* Start Task data *

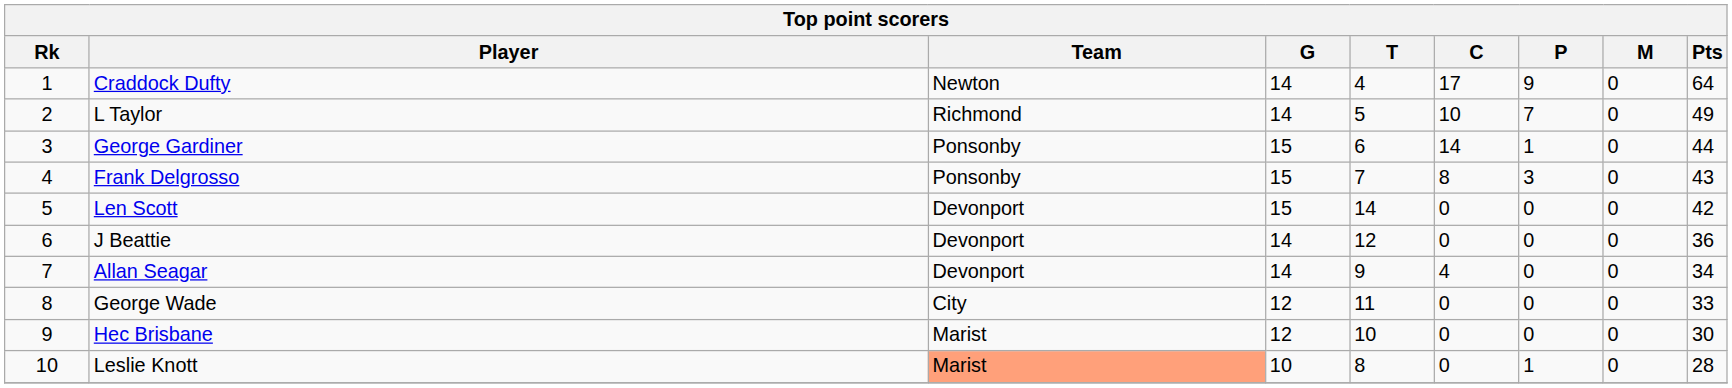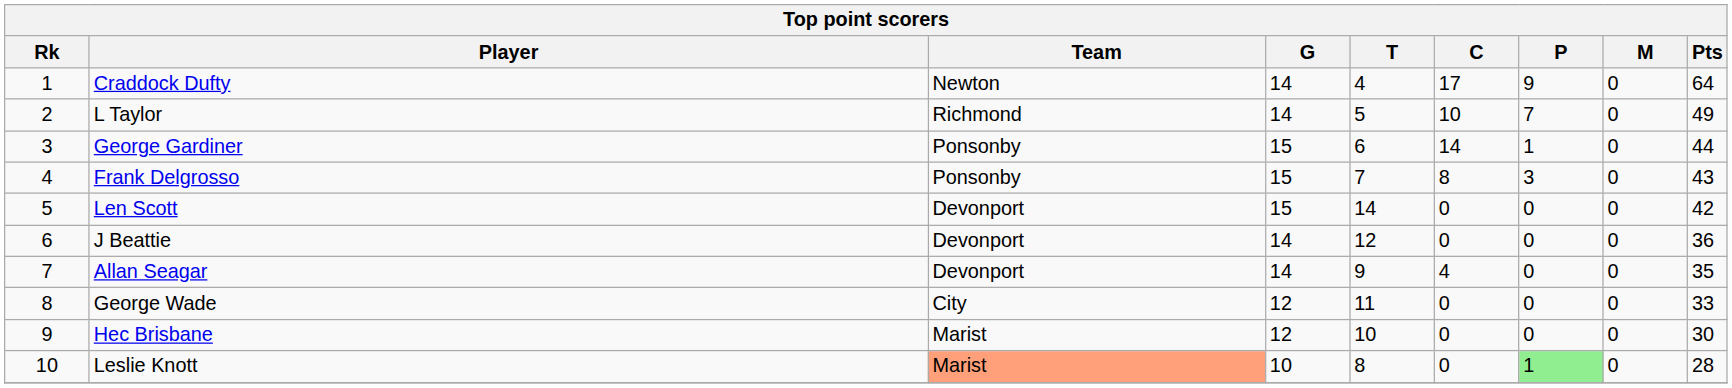Allan Seagar | Pts: 34 -> 35
Leslie Knott | P: no background -> lightgreen background
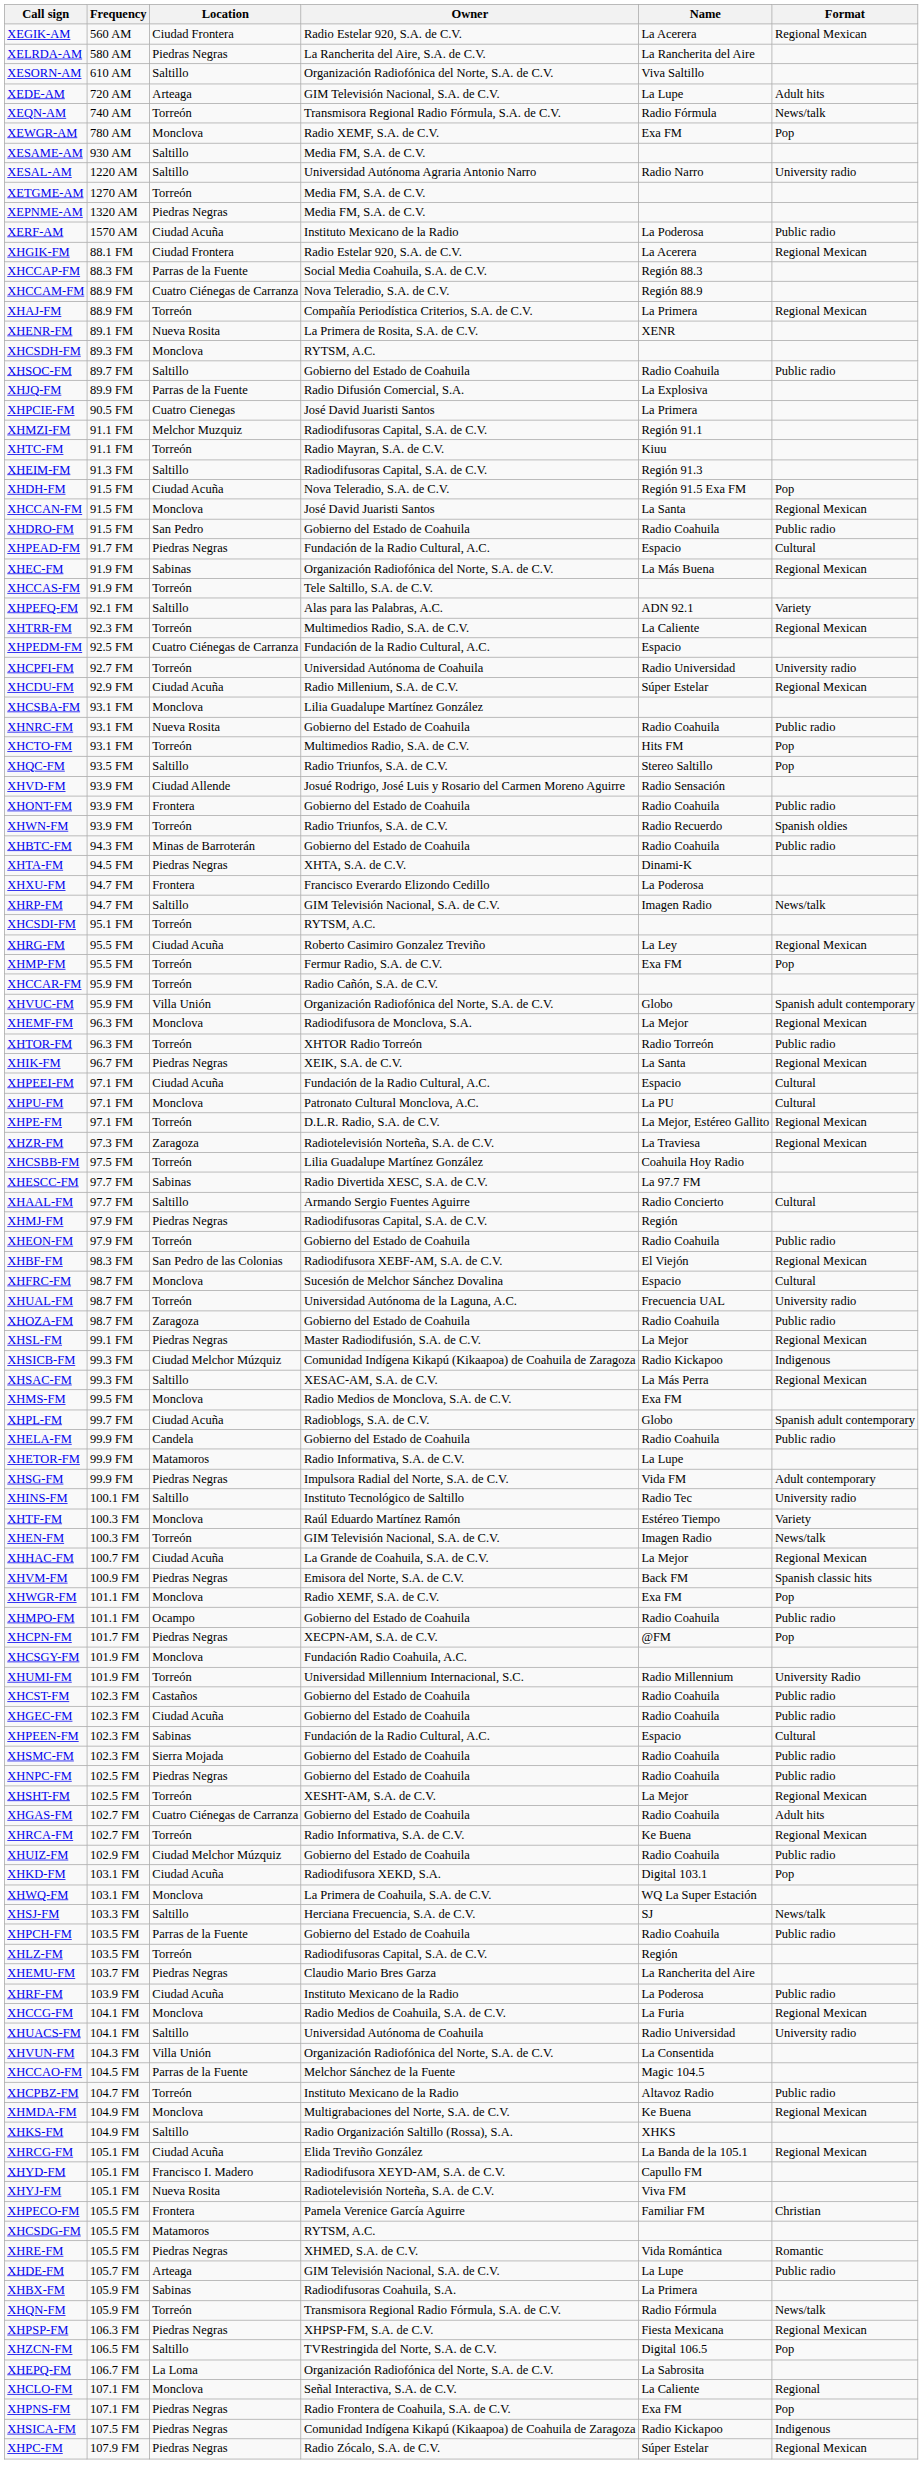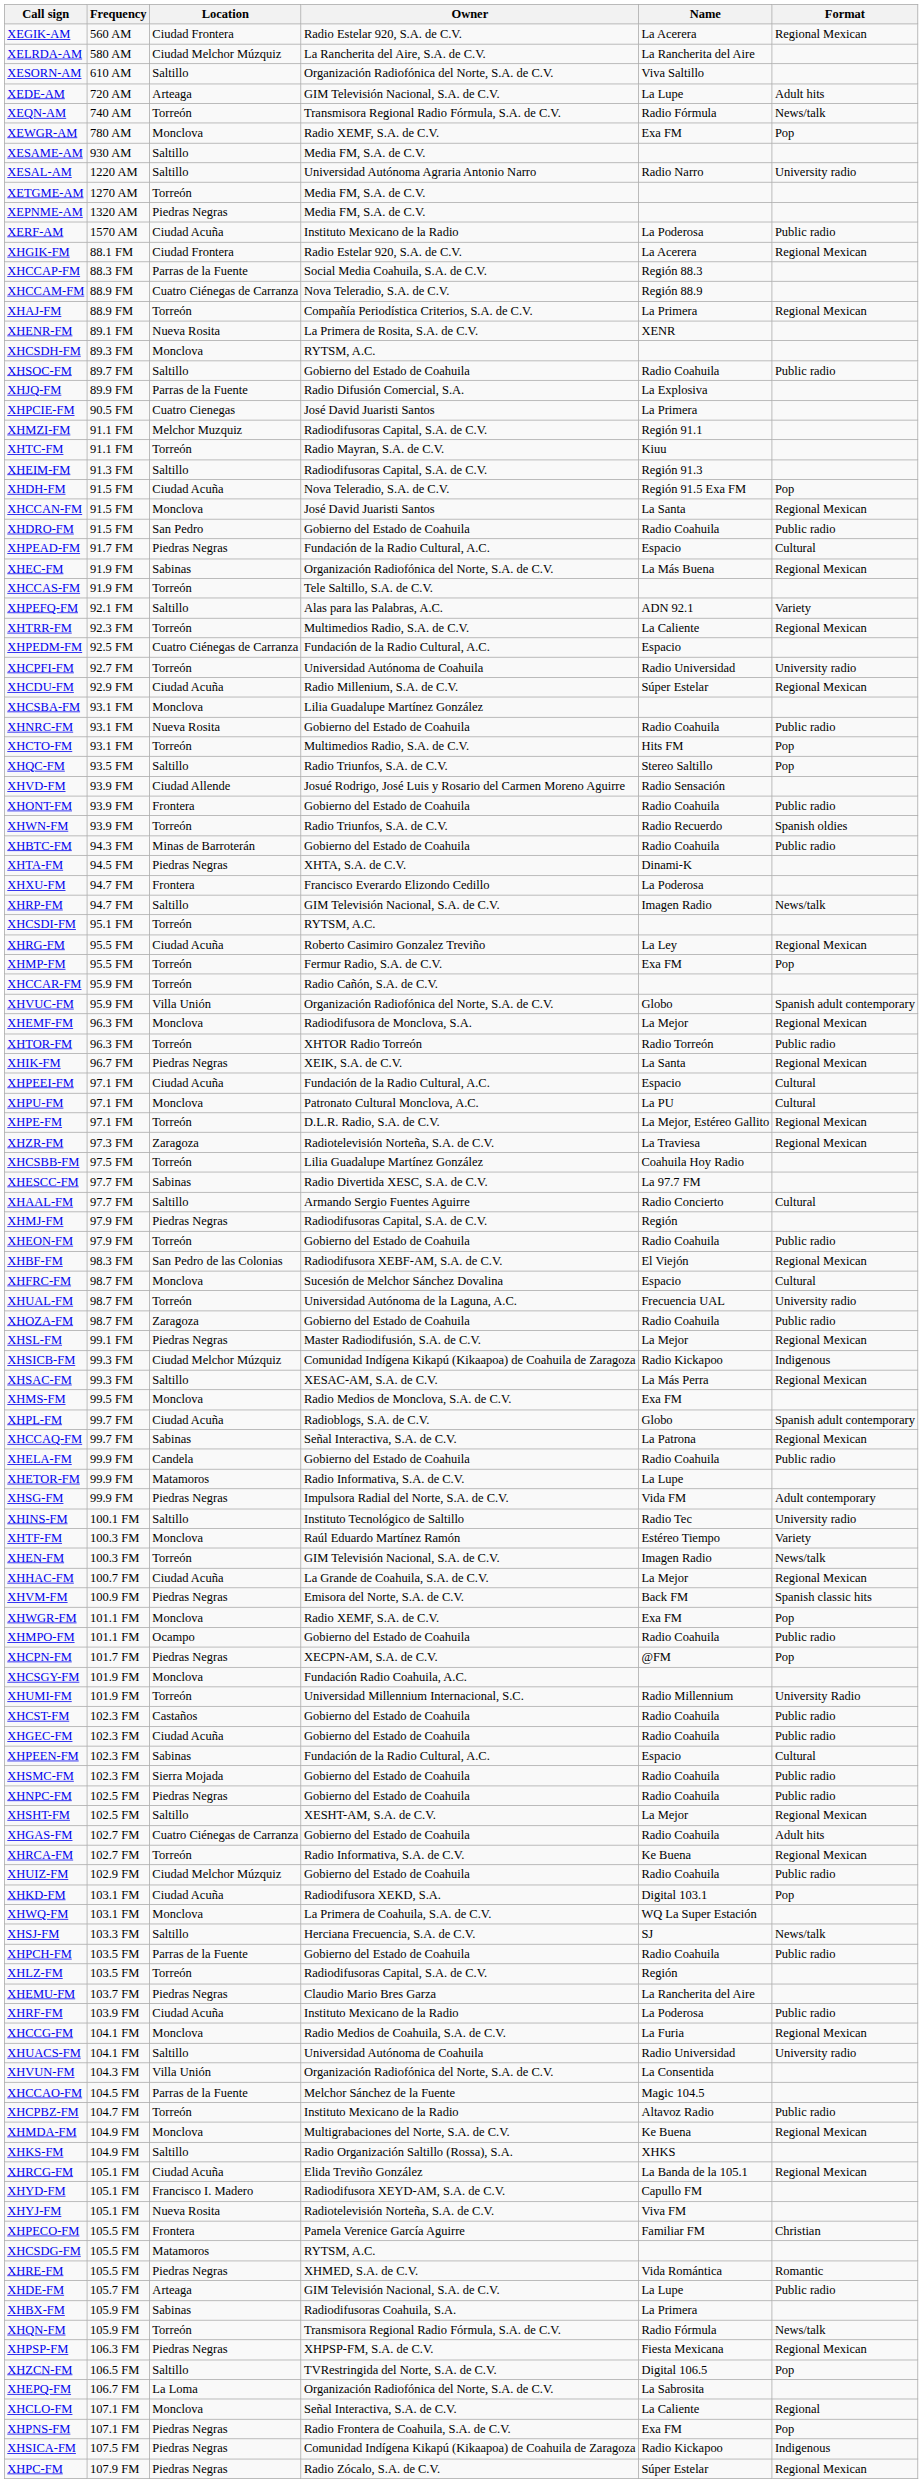XELRDA-AM | Location: Piedras Negras -> Ciudad Melchor Múzquiz
+ row: XHCCAQ-FM | 99.7 FM | Sabinas | Señal Interactiva, S.A. de C.V. | La Patrona | Regional Mexican
XHSHT-FM | Location: Torreón -> Saltillo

* End Task data *

*Requirements*
Repeat these lines word for word, without the pictures.

*Result*
Allan Seagar | Pts: 34 -> 35
Leslie Knott | P: no background -> lightgreen background
XELRDA-AM | Location: Piedras Negras -> Ciudad Melchor Múzquiz
+ row: XHCCAQ-FM | 99.7 FM | Sabinas | Señal Interactiva, S.A. de C.V. | La Patrona | Regional Mexican
XHSHT-FM | Location: Torreón -> Saltillo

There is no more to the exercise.